Samstag, 20. Dezember 2014
wie mich vor eurer liebe gruselt
ich komme aus einer sogenannten intakten familie. das heißt, mami und papi leben einträchtig nebeneinander her und streiten sich so begrenzt, dass keiner von beiden jemals ernsthaft das verlangen nach einer scheidung verspürte. für mich war es daher selbstverständlich, später ebenfalls einmal teil eines paares zu werden. denn nur so hat das leben einen sinn, nur so erreicht man vollkommenheit. dachte ich.

bullshit.
den kopf kann man, vor allem in zeiten von proklamiertem liebesscheiß und hollywoodrosarotem konsum- und medienkitsch, eine gewisse zeitlang recht erfolgreich benebeln. ein bestimmtes gefühl in mir war jedoch immer dagegen. wenn ich dieses gefühl beschreiben sollte, träfe es wohl "grusel" am besten. ich erinnere mich an meine letzte lange beziehung und wie ich dem mann gerne morgens noch ein brot schmierte, bevor er zur arbeit aufbrach. ich tat, was mir meine mutter in der beziehung zu meinem vater vorgelebt hatte und ja, da war ein gefühl von nützlichkeit und dem-anderen-gefallen dabei, zumal die aktion durch meinen damaligen lebensabschnittsgefährten positiv bewertet wurde. aber ich erinnere mich sehr wohl, wie jedesmal eine stimme in mir sagte: "WAS ZUM TEUFEL MACHST DU DA EIGENTLICH? FUCKING HELL, IST DAS DEIN ERNST?"

handelte es sich um "liebe" oder wie man den gefühlswühltisch im hirn bezeichnen mag? es handelte sich auf alle fälle um gesellschaftliche konditionierung und die sehnsucht nach einem bestätigenden reiz, der für eine erfolgreiche rückkoppelung des gelernten sorgte. das traf, im nachhinein ganz kühl und nüchtern betrachtet, auf recht viele momente dieser und anderer beziehungen zu.
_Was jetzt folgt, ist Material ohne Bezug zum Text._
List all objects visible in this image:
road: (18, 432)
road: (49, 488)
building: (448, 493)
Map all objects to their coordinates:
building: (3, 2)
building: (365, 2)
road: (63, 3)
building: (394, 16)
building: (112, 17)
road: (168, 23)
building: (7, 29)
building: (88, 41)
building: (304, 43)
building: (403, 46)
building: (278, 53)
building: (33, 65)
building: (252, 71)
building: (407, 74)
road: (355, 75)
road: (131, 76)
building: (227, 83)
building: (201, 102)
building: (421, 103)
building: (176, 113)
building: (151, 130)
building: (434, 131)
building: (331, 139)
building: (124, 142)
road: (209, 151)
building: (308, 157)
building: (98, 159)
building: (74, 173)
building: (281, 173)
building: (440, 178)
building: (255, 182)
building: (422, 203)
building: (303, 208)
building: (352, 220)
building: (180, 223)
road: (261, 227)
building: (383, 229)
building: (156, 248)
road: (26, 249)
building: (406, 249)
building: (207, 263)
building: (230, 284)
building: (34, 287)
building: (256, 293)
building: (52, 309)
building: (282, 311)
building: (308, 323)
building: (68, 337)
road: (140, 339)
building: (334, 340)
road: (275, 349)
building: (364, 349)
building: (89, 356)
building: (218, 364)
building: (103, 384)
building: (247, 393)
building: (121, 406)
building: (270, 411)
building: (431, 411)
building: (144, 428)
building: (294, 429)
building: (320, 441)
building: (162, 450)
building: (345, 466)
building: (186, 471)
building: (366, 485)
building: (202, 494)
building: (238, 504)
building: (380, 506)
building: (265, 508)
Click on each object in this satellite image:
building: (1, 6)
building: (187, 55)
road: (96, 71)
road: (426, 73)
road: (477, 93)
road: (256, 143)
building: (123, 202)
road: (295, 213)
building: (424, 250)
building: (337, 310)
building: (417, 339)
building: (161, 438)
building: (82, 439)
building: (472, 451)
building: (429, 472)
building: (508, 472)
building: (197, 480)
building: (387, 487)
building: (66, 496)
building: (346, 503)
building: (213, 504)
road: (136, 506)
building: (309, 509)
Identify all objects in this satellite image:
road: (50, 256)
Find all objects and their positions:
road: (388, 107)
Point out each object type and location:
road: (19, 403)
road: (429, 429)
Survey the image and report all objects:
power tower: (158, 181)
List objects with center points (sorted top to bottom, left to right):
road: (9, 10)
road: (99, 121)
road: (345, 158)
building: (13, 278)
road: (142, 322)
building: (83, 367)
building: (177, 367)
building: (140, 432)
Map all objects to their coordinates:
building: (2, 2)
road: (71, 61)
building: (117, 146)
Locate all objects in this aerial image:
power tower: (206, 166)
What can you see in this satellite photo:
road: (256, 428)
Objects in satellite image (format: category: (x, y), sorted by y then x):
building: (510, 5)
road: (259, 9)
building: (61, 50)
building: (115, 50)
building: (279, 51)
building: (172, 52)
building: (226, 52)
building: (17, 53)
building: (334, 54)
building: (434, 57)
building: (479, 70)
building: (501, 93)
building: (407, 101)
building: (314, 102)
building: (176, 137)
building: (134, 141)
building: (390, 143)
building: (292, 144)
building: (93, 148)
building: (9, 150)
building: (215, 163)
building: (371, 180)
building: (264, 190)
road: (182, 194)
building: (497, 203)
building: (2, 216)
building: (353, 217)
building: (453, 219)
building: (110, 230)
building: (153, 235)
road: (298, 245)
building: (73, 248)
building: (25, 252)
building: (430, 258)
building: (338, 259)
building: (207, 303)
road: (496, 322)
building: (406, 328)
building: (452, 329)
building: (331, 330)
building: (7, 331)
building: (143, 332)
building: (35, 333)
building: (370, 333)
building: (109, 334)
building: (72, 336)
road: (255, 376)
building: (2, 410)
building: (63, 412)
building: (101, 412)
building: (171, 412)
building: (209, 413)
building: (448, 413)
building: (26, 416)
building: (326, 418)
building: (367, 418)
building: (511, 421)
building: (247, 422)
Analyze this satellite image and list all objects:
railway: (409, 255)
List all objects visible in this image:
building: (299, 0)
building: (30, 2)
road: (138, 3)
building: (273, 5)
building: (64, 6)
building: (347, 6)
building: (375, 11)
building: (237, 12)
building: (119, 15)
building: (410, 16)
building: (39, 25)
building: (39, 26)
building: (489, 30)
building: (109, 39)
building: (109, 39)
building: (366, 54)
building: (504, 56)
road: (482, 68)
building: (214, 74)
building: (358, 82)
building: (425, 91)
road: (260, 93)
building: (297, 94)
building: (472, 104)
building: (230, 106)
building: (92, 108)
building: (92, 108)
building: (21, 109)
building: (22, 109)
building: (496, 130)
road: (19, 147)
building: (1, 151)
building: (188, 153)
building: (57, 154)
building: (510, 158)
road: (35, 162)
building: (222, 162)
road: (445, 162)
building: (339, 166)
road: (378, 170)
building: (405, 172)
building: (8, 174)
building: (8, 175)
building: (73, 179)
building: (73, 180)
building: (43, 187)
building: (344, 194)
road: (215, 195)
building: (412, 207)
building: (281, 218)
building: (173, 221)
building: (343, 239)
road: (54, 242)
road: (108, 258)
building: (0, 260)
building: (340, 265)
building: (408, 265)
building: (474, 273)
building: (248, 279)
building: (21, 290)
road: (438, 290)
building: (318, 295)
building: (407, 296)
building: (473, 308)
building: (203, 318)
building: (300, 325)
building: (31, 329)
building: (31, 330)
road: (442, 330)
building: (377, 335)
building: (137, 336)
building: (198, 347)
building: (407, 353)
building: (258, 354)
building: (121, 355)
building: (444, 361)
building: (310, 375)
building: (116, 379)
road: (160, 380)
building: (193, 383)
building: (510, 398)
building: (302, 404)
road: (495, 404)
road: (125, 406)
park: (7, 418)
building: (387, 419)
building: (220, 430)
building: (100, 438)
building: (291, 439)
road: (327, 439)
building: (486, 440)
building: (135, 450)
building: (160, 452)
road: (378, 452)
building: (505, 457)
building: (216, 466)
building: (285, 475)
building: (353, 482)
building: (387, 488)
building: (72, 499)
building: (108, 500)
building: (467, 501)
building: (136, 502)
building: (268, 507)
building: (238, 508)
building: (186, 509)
(ich habe nie wieder einem mann ein wurstbrot geschmiert, schon aus prinzip.)

die große "romantische liebe" in bislang ungekannter form überfraute mich beim objekt. die chemie setzte jahrelang erfolgreich mein denken außer kraft, oder zumindest entmachtete sie es bis zu dem punkt, an dem wollust und emotionen jedesmal siegen konnten. handelte es sich vielleicht hier um "liebe"? es handelte sich auf jeden fall um die rauschhaften folgen großer ausschüttungen von oxytocin und prolaktin. vermutlich hätte ich mir auch heroin spritzen können - mit denselben effekten von totaler hingabe und bitterer (sehn)sucht. dazu kam, dass ich mit dem objekt einen höchst cleveren verführer gewählt hatte, der wie auf knopfdruck empathie ein- und ausschalten und mich auf diese weise zwischen dem gefühl vollkommenen angenommenseins und kalter ablehnung hin- und herwerfen konnte. ich halte es sogar für wahrscheinlich, dass mein im rahmen der wechselhaften objektbeziehung stark schwankender hirnchemie-spiegel meine depression phasenweise enorm verstärkt und selbstzerstörendes verhalten getriggert hat.

abgekoppelt vom effekt des rausches überlege ich derzeit, was ich von "liebe" zu halten und zu erwarten habe. warum sollte ich mir einen partner suchen? weil ich alleine keine dübel in die wand bekomme? weil mit zwei einkommen das leben leichter zu bestreiten ist? weil ich angst davor habe, allein zu sterben?

ich bin alleine. es geht mir den umständen entsprechend gut. ich habe kein bedürfnis, neben jemandem einzuschlafen und aufzuwachen. mit jemanden hand in hand auf der straße zu gehen. den alltag zu teilen. es ist schön, so ab und an, immer mal wieder, so für ein paar wochen. aber dann ist es langweilig und beengened. es raubt mir die zeit, die ich lieber mit mir selbst verbringe. der sex, der schwanz ist immer dasselbe, und ich werde kribbelig und umtriebig.

der mann mit hund hat inzwischen auch verstanden, dass wir nicht heiraten werden. die begegnungen sind kühl, die anrufe bleiben aus. ich bin erleichtert, obwohl ich noch nicht das finale good-bye ausgesprochen habe. vielleicht ist es auch gar nicht mehr nötig.